Mackenzie Investments, which was recently selected to administer the Ontario Office of the Public Guardian and Trustee’s RDSP program, has been making a push to let advisors know that seeing the disability amount claimed on a tax return should be a trigger to start a conversation about RDSPs. So should hearing that a client has a family member with a disability, even if that person hasn’t yet applied for the disability tax credit.

“If [the person does] qualify, [the Canada Revenue Agency] will go back to the date of diagnosis or maximum 10 years, and will adjust your tax returns and you’re going to get tax refunds because you haven’t claimed the disability amount,” she says. That sum of money could be seed money for an RDSP.

Mr. Awad of BMO says client access is another important factor to consider when choosing a financial institution with which to partner. That may include access through branches and a call centre staffed by knowledgeable people. Also, look for a firm that has the capacity to take care of legal and regulatory requirements but lets advisors choose whether to keep responsibility for plan management, including objective changes and investment switches.

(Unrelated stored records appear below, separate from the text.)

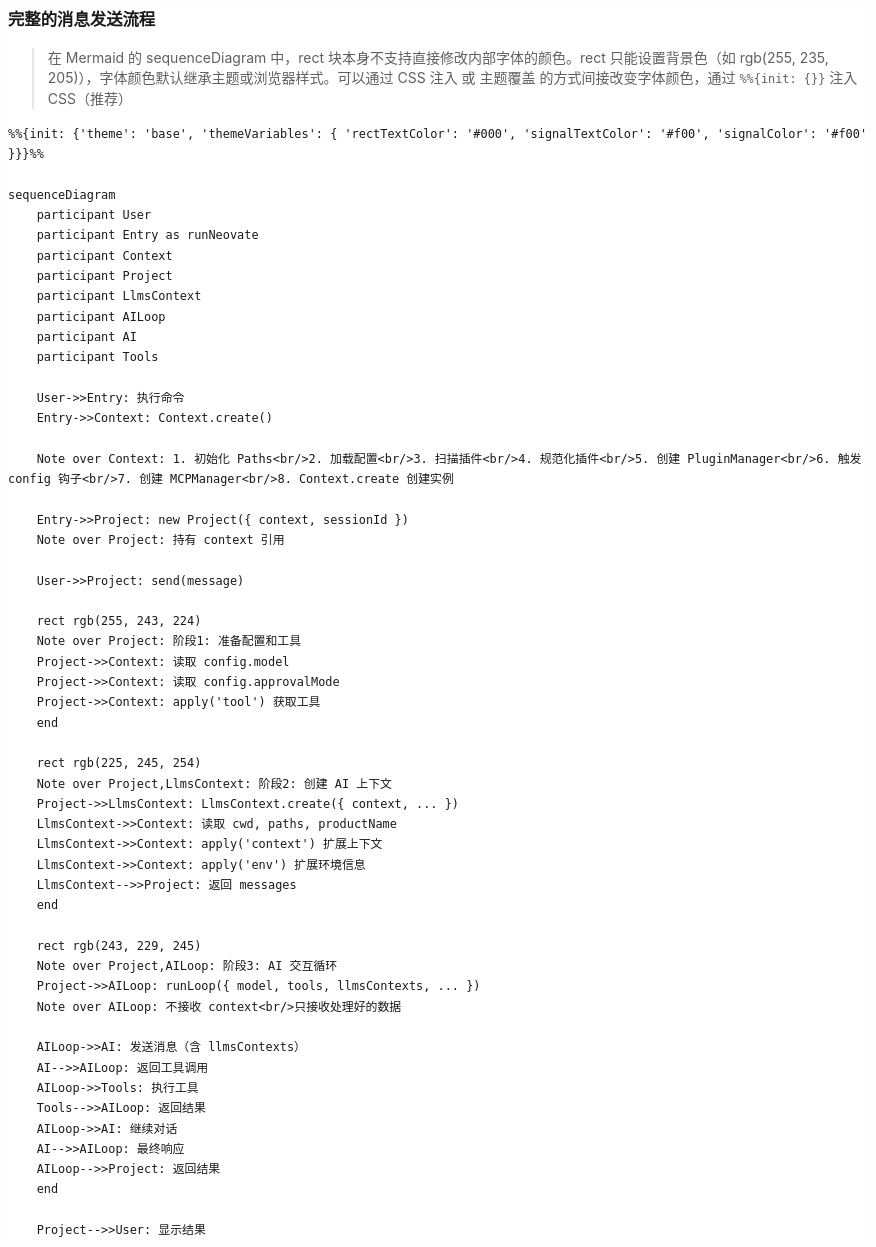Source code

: ### 完整的消息发送流程

> 在 Mermaid 的 sequenceDiagram 中，rect 块本身不支持直接修改内部字体的颜色。rect 只能设置背景色（如 rgb(255, 235, 205)），字体颜色默认继承主题或浏览器样式。可以通过 CSS 注入 或 主题覆盖 的方式间接改变字体颜色，通过 `%%{init: {}}` 注入 CSS（推荐）

```mermaid
%%{init: {'theme': 'base', 'themeVariables': { 'rectTextColor': '#000', 'signalTextColor': '#f00', 'signalColor': '#f00' }}}%%

sequenceDiagram
    participant User
    participant Entry as runNeovate
    participant Context
    participant Project
    participant LlmsContext
    participant AILoop
    participant AI
    participant Tools

    User->>Entry: 执行命令
    Entry->>Context: Context.create()

    Note over Context: 1. 初始化 Paths<br/>2. 加载配置<br/>3. 扫描插件<br/>4. 规范化插件<br/>5. 创建 PluginManager<br/>6. 触发 config 钩子<br/>7. 创建 MCPManager<br/>8. Context.create 创建实例

    Entry->>Project: new Project({ context, sessionId })
    Note over Project: 持有 context 引用

    User->>Project: send(message)

    rect rgb(255, 243, 224)
    Note over Project: 阶段1: 准备配置和工具
    Project->>Context: 读取 config.model
    Project->>Context: 读取 config.approvalMode
    Project->>Context: apply('tool') 获取工具
    end

    rect rgb(225, 245, 254)
    Note over Project,LlmsContext: 阶段2: 创建 AI 上下文
    Project->>LlmsContext: LlmsContext.create({ context, ... })
    LlmsContext->>Context: 读取 cwd, paths, productName
    LlmsContext->>Context: apply('context') 扩展上下文
    LlmsContext->>Context: apply('env') 扩展环境信息
    LlmsContext-->>Project: 返回 messages
    end

    rect rgb(243, 229, 245)
    Note over Project,AILoop: 阶段3: AI 交互循环
    Project->>AILoop: runLoop({ model, tools, llmsContexts, ... })
    Note over AILoop: 不接收 context<br/>只接收处理好的数据

    AILoop->>AI: 发送消息（含 llmsContexts）
    AI-->>AILoop: 返回工具调用
    AILoop->>Tools: 执行工具
    Tools-->>AILoop: 返回结果
    AILoop->>AI: 继续对话
    AI-->>AILoop: 最终响应
    AILoop-->>Project: 返回结果
    end

    Project-->>User: 显示结果
```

Ms. Ewing says it’s important to make sure client-facing information is in accessible formats, including websites designed to work well for people with different disabilities.

“We want advisors to be comfortable speaking to these issues, understanding how to maximize grants and [having] a place where they can ask questions [and] anticipate some of the challenges or friction points that might arise,” she adds.

With RDSPs, and disability planning, more broadly, there are a lot of complexities and moving parts.

“[But advisors] shouldn’t be intimidated,” she says. “Experts in this space are very passionate about sharing their knowledge and want to ensure that others are doing a good job.”